Skip to main content

AWS Deployment

Architecture

Safebucket AWS architecture

Safebucket AWS Deployment Guide

Complete AWS deployment documentation for Safebucket, covering both basic infrastructure and ECS deployment options.

Table of Contents

Architecture Overview

Safebucket on AWS provides a complete cloud storage solution with two deployment options:

Basic Infrastructure

  • S3 Bucket - Primary storage backend with event notifications
  • RDS PostgreSQL - Database backend with automated backups and monitoring
  • ElastiCache Redis Cluster - Caching and session storage with user authentication
  • SQS Queues - Event processing and notifications
  • IAM Roles & Policies - Secure access control
  • Security Groups - Network-level security
  • CloudWatch Logging - Monitoring and observability

ECS Deployment (Additional Components)

  • ECS Fargate Cluster with 3 services
  • Application Load Balancer for public access
  • Internal Load Balancer for service communication
  • Secrets Manager for sensitive data
  • Service Discovery for internal service communication
  • VPC Endpoints for secure AWS service communication

Services (ECS Only)

  1. Safebucket (256 CPU units / 0.25 vCPU, 512 MB) - Port 8080
  2. Loki (512 CPU units / 0.5 vCPU, 1024 MB) - Port 3100 (Internal only)
  3. Mailpit (256 CPU units / 0.25 vCPU, 512 MB) - Ports 8025, 1025

Quick Start

Prerequisites

  • Terraform >= 1.0
  • AWS CLI configured with appropriate permissions
  • AWS account with necessary service limits
  • For ECS: Docker image built and pushed to ECR/Docker Hub

1. Configure Infrastructure

cd deployments/aws/terraform

# Copy and customize the configuration
cp terraform.tfvars.example terraform.tfvars
vim terraform.tfvars

2. Deploy Infrastructure

# Initialize Terraform
terraform init

# Review the planned changes
terraform plan

# Apply the configuration
terraform apply

3. Get Configuration Values

# View all outputs
terraform output

# Get specific values
terraform output rds_endpoint
terraform output redis_endpoint
terraform output s3_bucket_name

Infrastructure Components

S3 Storage

  • Bucket: Primary object storage with AES256 server-side encryption
  • Security: Public access blocked, CORS configured for web application
  • Events: Automatic notifications to SQS for object create/delete operations
  • Network: Private access through application IAM role

RDS PostgreSQL Database

  • Engine: PostgreSQL 15.4 with automated backups
  • Storage: GP3 storage with encryption at rest, auto-scaling enabled
  • Monitoring: Enhanced monitoring with 60-second intervals, Performance Insights enabled
  • Security: Private subnets only, VPC security groups
  • Parameters: Optimized configuration with statement logging and pg_stat_statements

ElastiCache Redis

  • Type: Redis 7 cluster with user-based authentication
  • Security: Private subnets, encrypted at rest and in transit
  • Monitoring: CloudWatch slow query logging
  • Backup: Automated snapshots with configurable retention
  • Parameters: LRU eviction policy, optimized for caching

Message Queues

  • S3 Events Queue: Processes S3 object create/delete events
  • Notifications Queue: General application notifications
  • Configuration: 14-day message retention, long polling enabled
  • Security: Resource-specific access policies

Security & Networking

  • VPC: Uses default VPC with all available subnets
  • Security Groups: Minimal access - PostgreSQL (5432), Redis (6379)

INSTRUCTIONS:
1. Reproduce the passage of the Safebucket AWS deployment guide starting at "Message Queues" and ending at "(5432), Redis (6379)", word for word.
2. Carry on writing the Safebucket AWS deployment guide from the point where it stops.

PROVIDED MATERIAL:
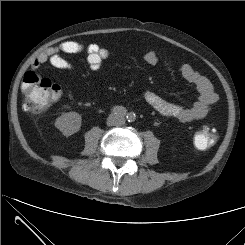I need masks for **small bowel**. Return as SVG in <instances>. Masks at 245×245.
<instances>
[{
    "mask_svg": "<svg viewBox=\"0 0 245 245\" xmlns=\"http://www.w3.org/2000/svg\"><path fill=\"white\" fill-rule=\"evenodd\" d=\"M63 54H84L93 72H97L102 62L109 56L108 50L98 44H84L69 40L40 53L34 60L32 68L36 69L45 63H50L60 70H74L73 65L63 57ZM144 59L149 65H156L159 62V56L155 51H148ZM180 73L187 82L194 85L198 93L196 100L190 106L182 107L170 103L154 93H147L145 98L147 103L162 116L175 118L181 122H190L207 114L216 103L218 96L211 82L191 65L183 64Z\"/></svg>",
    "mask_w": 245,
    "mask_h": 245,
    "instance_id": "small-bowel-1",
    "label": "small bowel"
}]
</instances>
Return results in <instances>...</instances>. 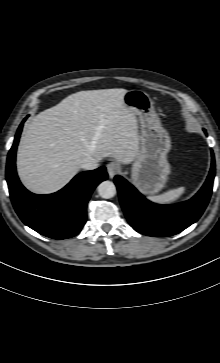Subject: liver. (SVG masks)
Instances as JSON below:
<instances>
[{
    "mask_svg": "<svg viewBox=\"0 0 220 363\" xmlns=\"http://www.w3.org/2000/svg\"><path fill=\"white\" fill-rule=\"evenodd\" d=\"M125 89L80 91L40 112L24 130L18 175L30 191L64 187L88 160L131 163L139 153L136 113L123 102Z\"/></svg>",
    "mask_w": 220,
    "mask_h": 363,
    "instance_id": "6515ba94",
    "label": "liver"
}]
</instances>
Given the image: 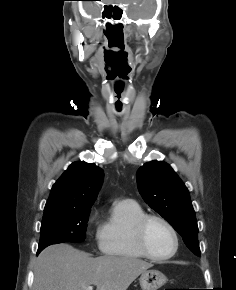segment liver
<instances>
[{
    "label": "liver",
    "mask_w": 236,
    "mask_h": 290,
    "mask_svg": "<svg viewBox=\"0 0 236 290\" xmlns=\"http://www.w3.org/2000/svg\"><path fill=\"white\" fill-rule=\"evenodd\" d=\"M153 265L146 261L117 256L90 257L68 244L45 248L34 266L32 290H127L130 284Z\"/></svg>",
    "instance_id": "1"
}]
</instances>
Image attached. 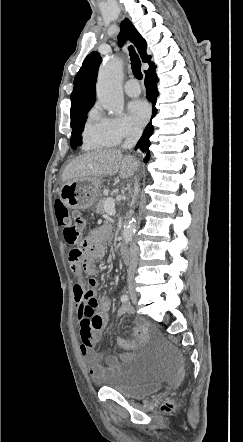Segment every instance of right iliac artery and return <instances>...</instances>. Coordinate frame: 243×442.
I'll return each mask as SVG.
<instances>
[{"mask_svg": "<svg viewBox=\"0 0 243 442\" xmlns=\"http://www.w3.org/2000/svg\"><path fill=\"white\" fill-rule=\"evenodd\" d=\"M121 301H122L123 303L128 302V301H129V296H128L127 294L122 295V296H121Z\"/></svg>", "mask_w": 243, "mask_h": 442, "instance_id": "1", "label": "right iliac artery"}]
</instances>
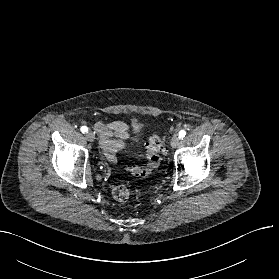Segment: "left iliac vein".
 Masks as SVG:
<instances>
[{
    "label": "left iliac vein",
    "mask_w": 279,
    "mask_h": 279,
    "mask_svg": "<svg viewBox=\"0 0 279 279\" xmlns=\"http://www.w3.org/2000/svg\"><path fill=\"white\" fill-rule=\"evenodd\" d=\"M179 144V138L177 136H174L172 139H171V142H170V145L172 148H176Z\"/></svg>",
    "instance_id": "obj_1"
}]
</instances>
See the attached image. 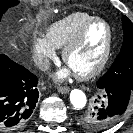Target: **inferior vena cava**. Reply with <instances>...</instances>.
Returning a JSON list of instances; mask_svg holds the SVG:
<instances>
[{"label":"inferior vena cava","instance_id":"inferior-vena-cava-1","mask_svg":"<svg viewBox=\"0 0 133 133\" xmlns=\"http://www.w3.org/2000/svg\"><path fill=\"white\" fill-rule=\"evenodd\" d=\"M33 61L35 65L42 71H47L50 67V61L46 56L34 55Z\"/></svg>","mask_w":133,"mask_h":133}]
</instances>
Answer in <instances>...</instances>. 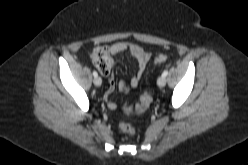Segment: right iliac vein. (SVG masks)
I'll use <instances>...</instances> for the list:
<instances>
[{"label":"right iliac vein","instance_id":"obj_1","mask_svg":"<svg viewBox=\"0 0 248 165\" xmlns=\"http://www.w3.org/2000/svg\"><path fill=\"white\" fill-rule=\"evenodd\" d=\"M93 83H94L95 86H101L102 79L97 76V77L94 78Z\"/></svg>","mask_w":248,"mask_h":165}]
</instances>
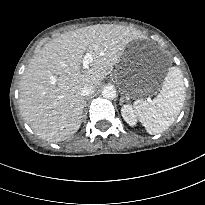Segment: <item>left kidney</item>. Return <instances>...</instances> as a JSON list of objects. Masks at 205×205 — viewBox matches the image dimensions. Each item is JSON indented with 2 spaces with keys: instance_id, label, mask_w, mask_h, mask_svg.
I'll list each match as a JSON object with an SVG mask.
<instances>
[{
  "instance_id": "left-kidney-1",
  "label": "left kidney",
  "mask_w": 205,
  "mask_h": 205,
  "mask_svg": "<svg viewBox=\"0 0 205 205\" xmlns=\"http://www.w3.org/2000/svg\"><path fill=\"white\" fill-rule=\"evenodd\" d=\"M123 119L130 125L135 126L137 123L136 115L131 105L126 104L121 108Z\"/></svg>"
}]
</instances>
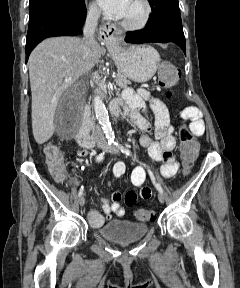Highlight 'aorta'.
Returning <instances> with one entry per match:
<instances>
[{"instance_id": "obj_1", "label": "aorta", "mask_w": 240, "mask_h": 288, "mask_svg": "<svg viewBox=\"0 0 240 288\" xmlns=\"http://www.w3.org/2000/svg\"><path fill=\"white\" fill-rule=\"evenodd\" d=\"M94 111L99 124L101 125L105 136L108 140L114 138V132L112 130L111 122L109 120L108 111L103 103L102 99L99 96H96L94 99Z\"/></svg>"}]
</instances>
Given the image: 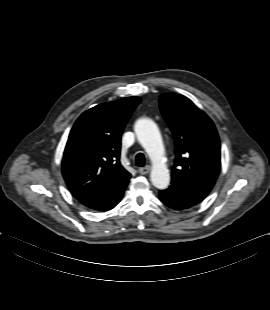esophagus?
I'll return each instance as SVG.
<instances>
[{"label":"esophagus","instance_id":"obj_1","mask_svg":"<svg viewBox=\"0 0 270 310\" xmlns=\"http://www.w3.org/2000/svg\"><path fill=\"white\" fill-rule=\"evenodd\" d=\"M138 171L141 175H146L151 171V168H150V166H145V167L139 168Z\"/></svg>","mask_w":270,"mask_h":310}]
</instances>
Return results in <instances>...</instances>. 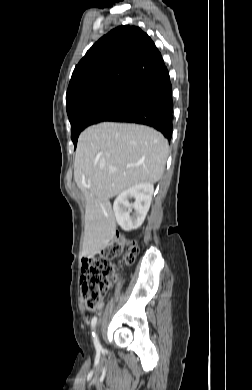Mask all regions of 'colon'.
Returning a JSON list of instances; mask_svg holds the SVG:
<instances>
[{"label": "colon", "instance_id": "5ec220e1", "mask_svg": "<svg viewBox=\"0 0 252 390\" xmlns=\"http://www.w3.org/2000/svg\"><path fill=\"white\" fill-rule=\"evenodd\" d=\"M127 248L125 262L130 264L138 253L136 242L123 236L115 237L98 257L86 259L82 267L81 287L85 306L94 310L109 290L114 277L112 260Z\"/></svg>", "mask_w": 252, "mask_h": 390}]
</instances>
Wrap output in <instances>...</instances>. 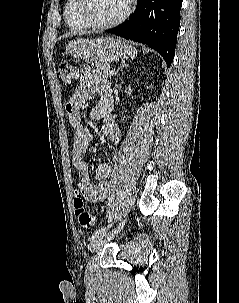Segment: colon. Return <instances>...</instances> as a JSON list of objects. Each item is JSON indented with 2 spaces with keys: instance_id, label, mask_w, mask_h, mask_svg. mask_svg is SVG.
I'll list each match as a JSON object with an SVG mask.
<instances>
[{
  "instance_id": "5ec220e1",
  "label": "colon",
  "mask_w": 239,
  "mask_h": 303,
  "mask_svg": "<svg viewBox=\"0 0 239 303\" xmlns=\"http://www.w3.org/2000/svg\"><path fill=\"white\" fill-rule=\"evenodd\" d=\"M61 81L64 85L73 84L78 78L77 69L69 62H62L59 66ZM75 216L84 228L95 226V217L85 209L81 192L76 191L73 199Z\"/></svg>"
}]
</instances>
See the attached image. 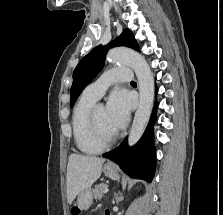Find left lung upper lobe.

RESPONSES TO THE EXERCISE:
1.
Message Queues

  • S3 Events Queue: Processes S3 object create/delete events
  • Notifications Queue: General application notifications
  • Configuration: 14-day message retention, long polling enabled
  • Security: Resource-specific access policies

Security & Networking

  • VPC: Uses default VPC with all available subnets
  • Security Groups: Minimal access - PostgreSQL (5432), Redis (6379)

2.
  • IAM: Least-privilege application role for EC2 and ECS
  • Encryption: All data encrypted at rest and in transit

ECS Deployment

The ECS deployment extends the basic infrastructure with containerized services.

Networking

  • VPC: Uses default VPC and subnets
  • Security Groups:
    • ECS tasks security group (ports 8080, 3100, 8025, 1025)
    • ALB security group (ports 80, 443, 8025)

ECS Services Configuration

All services run on AWS Fargate with automated health checks and logging to CloudWatch.

Safebucket Service

  • Resources: 256 CPU units (0.25 vCPU), 512 MB memory (configurable)
  • Port: 8080
  • Health Check: GET / (expects 200)
  • Auto-scaling: CPU/memory-based (optional)

Loki Service

  • Resources: 512 CPU units (0.5 vCPU), 1024 MB memory (configurable)
  • Port: 3100
  • Health Check: GET /ready (expects 200)
  • Storage: S3 bucket for log storage
  • Access: Internal only via Service Discovery

Mailpit Service

  • Resources: 256 CPU units (0.25 vCPU), 512 MB memory (configurable)
  • Ports: 8025 (web UI), 1025 (SMTP)
  • Health Check: GET / (expects 200)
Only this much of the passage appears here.